Quelle est, aujourd’hui, la position du CESE sur l’ouverture du capital des cliniques privées aux non-médecins ?
Lorsque nous avons travaillé sur la problématique de l’accès aux soins de bases, nous avons constaté qu’il y avait un véritable problème lié à la baisse importante du nombre de lits par habitant, et à la faible part de médecins par habitant. Aussi, il existe une très forte concentration des cliniques privées au niveau de l’axe Kénitra-El Jadida. Par conséquent, lors de notre travail sur le projet de loi qui porte sur l’exercice de la médecine, nous avons considéré qu’il était essentiel qu’il y ait une véritable carte sanitaire. Malheureusement, le décret qui émane de la loi en vigueur se limite à donner une cartographie du secteur public. Pour pouvoir faire face aux besoins croissants de la population avec la mise en place de l’assurance maladie et du Ramed, il est très important qu’on puisse avoir une véritable complémentarité entre le secteur public et le secteur privé. Ce qui veut dire que la carte sanitaire doit traiter aussi bien de l’investissement futur public que du privé. C’est-à-dire que les investissements privés doivent répondre à l’objectif d’avoir une meilleure répartition de l’offre de soins sur l’ensemble du territoire.
Le CESE s’est déjà penché sur la question du développement des provinces du Sud. De votre point de vue, y a-t-il aujourd’hui suffisamment de volonté politique pour résoudre la question du Sahara ?
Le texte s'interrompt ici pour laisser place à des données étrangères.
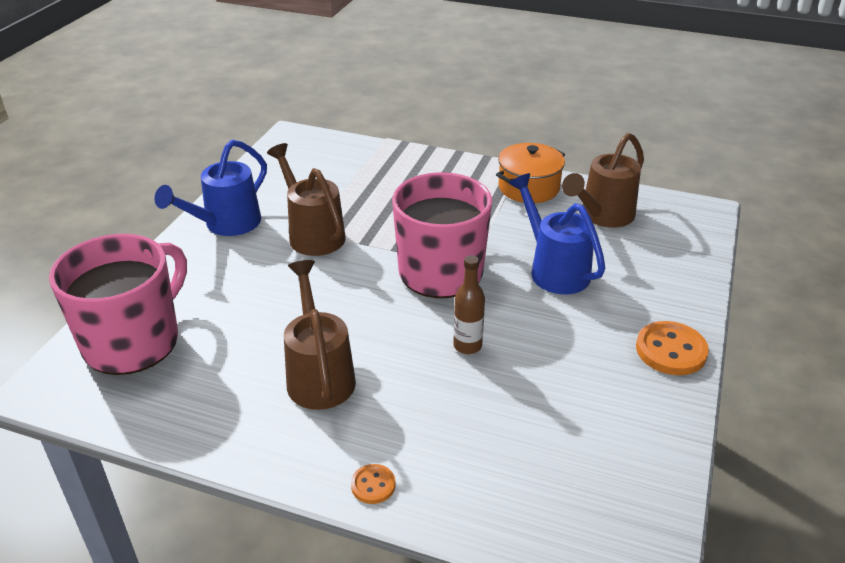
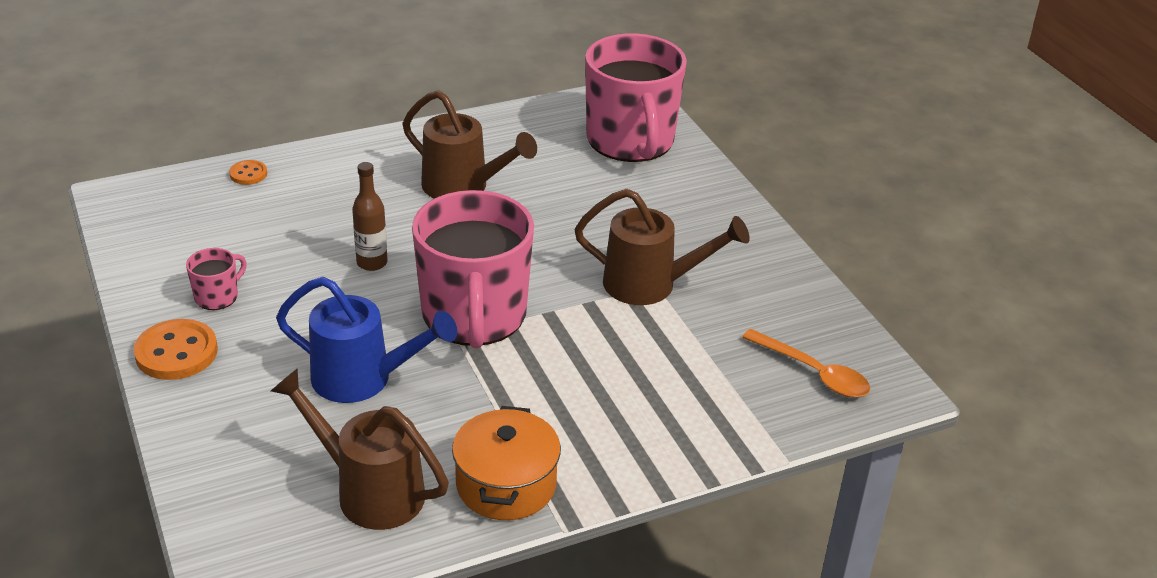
camera: 135 degrees right, 0 degrees up
blue watering can [154,140,267,236] -> none
orange button [351,464,396,504] -> orange button moved to [229,160,267,185]
brown watering can [562,133,644,228] -> brown watering can turned 60 degrees counterclockwise [271,368,449,530]
none -> pink mug [186,248,247,310]
none -> orange spoon [742,329,870,398]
Oui, on peut dire que la volonté politique est très forte aujourd’hui, Sa Majesté le Roi a réitéré, notamment dans son dernier discours de la commémoration de la Marche Verte, sa volonté à la mise en œuvre du modèle enrichi de développement des provinces du Sud élaboré par le Conseil selon une approche participative. Plus de 1500 acteurs de la région ont contribué à ce rapport, de la phase diagnostic à l’élaboration du nouveau modèle, en passant par un rapport intermédiaire sur l’effectivité des droits humains dans les provinces du Sud. Au niveau opérationnel, le gouvernement et certains ministères ont d’ores et déjà tenu compte de certaines de nos propositions, qu’ils sont en train de mettre en place avant même que la régionalisation avancée ne voie le jour. Dans le secteur de la pêche par exemple, il y a eu la révision du cahier de charges du stock C, qui est celui des sardines de telle sorte que les ressources naturelles profitent au développement de ces provinces et à la création d’emplois dans ces territoires. Dans le domaine de la santé, il était recommandé de développer les hôpitaux sur place, et dans le budget de l’Etat, il est prévu de transformer les hôpitaux provinciaux de Guelmim et de Dakhla en hôpitaux régionaux et d’améliorer l’hôpital régional de Lâayoune. Dans le domaine de l’eau, ainsi que nous l’avions préconisé, le contrat de nappes de Dakhla est en cours de négociation et doit permettre d’accorder 200 ha par an au développement de l’agriculture tout en préservant les ressources souterraines en eau. D’autres recommandations ont aussi été prises en compte dans les domaines des infrastructures, de la culture, de l’éducation et de l’agriculture.